While not perfect and not always the case, kinship groups overall tend to be better at unconditional support for those needing care. The left is right to highlight that most of the emotional and social labour was historically performed by women and has been undocumented and/or ignored by unaware political structures that tend to be primarily male. However, while the left is good in highlighting the social-binding labour performed by women, it tends to see it as a burden to be shorn, leaving a vacuum that is traditionally left to the state.

Social housing policy since World War II has generally been purposely or inadvertently designed to break up wider family structure and prevent a grounding of community roots. High house prices and mobility in last 25 years (often enable by the motor car) have compounded this. Families are often now separated. It is rarer to see different branches of the same extended family all living within walking distance.

Also state or charity support in the modern world is always conditional due to resource limitations and also to prevent fraud and free-loaders when applied at scale. In traditionally-sized kinship groups, there is no room for the latter due to group size – you cannot hide (for good or bad).

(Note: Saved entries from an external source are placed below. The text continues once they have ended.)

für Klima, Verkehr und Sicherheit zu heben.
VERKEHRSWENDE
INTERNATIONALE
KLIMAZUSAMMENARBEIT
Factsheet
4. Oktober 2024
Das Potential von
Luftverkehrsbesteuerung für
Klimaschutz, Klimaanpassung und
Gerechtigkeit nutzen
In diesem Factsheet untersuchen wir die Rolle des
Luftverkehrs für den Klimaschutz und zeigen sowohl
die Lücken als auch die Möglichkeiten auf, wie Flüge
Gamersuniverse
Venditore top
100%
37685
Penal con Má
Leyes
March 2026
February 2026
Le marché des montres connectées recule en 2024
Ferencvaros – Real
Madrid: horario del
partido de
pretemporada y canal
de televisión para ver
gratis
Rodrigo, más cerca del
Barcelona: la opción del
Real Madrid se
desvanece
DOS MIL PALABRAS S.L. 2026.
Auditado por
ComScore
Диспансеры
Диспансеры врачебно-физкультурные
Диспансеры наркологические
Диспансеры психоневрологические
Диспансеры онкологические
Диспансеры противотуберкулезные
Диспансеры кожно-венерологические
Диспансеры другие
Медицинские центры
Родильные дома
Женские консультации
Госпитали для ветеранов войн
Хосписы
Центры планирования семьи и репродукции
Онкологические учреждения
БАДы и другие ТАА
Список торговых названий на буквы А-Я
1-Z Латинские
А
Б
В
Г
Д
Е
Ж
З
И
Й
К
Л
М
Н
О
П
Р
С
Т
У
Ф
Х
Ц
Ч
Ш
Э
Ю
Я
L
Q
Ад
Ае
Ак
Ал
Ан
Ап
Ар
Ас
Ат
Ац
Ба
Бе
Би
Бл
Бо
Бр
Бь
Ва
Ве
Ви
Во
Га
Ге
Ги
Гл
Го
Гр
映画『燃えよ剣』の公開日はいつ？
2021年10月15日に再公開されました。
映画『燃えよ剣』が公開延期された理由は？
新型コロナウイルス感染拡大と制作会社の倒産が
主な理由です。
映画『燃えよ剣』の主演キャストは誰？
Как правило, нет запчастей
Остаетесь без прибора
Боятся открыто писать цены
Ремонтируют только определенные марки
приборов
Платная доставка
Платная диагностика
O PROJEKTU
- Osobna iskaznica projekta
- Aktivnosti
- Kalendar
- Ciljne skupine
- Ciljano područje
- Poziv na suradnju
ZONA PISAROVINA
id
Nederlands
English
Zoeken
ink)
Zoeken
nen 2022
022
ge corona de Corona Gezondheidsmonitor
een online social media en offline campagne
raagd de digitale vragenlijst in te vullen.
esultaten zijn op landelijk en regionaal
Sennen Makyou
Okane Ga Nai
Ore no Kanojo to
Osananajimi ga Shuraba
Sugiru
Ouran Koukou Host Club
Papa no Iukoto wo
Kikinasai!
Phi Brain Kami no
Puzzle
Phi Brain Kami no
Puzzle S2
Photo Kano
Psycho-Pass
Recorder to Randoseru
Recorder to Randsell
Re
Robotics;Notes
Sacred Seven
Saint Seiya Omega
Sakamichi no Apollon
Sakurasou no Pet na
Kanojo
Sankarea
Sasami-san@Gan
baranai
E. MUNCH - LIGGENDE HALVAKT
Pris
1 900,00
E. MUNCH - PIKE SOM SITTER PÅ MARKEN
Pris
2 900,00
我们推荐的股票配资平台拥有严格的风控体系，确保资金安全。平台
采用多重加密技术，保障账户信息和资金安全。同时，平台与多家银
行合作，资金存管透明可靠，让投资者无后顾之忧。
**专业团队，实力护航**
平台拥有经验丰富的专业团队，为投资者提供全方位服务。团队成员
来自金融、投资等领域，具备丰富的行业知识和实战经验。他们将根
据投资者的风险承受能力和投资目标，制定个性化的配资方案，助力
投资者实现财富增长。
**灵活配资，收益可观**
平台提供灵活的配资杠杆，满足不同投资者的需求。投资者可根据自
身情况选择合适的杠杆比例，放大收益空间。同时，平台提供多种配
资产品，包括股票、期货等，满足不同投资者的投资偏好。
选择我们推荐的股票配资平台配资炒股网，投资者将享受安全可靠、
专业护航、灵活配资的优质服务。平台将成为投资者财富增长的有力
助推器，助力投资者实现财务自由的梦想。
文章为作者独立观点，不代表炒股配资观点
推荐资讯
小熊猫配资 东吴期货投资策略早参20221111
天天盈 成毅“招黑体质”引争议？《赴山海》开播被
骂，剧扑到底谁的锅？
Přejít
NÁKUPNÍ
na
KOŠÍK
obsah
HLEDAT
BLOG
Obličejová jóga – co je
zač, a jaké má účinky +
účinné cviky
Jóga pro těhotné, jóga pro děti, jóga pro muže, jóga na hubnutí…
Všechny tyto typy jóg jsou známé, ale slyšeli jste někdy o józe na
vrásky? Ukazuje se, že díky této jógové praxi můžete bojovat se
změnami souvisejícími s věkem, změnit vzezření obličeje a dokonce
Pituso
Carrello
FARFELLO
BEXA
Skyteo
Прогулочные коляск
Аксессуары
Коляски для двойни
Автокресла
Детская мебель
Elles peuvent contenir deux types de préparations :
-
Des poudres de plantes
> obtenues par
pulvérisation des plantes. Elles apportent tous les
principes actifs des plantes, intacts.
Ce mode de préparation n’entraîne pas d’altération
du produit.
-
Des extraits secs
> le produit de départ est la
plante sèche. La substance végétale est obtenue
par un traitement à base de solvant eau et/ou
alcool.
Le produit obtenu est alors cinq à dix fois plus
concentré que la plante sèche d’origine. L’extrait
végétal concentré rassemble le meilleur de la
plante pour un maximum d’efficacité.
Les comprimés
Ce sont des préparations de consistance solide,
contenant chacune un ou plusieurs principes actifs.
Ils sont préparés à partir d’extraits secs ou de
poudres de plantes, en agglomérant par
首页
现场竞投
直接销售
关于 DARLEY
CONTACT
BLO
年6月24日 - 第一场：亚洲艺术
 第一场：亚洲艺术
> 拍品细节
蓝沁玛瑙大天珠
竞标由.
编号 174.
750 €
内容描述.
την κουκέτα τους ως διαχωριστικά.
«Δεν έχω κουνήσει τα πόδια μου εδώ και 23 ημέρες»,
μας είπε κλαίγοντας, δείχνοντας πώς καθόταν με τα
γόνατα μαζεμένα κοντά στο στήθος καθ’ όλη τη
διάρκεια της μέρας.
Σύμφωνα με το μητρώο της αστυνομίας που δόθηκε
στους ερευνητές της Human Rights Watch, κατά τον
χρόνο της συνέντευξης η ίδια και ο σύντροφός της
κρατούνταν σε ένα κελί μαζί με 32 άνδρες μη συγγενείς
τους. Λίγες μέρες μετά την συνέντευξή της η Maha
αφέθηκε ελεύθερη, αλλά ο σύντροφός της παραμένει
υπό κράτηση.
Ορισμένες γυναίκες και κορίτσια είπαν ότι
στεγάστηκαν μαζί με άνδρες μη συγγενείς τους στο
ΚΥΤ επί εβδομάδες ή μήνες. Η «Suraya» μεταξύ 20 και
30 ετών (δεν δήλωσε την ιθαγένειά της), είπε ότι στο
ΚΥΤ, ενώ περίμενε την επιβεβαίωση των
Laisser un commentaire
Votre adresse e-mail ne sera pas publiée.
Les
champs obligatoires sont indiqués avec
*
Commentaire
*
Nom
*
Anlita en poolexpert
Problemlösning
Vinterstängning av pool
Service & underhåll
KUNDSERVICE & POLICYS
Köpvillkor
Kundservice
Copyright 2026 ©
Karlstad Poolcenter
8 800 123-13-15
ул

But conditional support is psychologically demanding for both the recipient and giver of care – there is always judgement and comparison and categorisation rather than presence and acceptance. Eastern philosophy warns of the dangers of the former over the latter.

So there is a tension or irony between the family and small village being both suffocating & judgemental (e.g. in modern city migration myths) and yet unconditionally supportive without explicit instruction.

Knowledge of Traditional Tribal Care Systems

It would be interesting to look into reports that examine how those with disabilities and social needs are traditionally supported in tribal groups across the globe. A quick google shows things tend to be split by academic background – anthropologists are generally good at being positive and emphasising the rich lives of care; think tanks, NGOs and governments tend to be clouded with a more “intersectionality” view (e.g. disabled + old + minority = super bad) vs a “what can we learn” view.

What does tend to come through is that the elderly are held in higher esteem, which provides a buttress to social care provision, and there is a greater integration of ages for a variety of social tasks (e.g. grandparents & sisters care for young, young assist in return).

I’m not a romantic believing in the noble savage but many of the WEIRD written reports take an overly Hobbesian view that has an over-reliance on a “rational” superiority of Institution hidden behind a patriarchal concern (basically modern missionaries).

Also as we’ve seen across the world (and uncovered recently in Canada) – the “care” of WEIRD institutions (church, state or charity) for those from tribal groups with disabilities has not been free of sexual abuse, neglect and psychological torture (or worse).

I guess the general idea is to take the best from different approaches – the acceptance of the better kin groups & inherent motivation for care but with stronger safeguards against bad actions (and actors). The latter can be based on existing ritual and belief rather than impersonal “rationality of law”.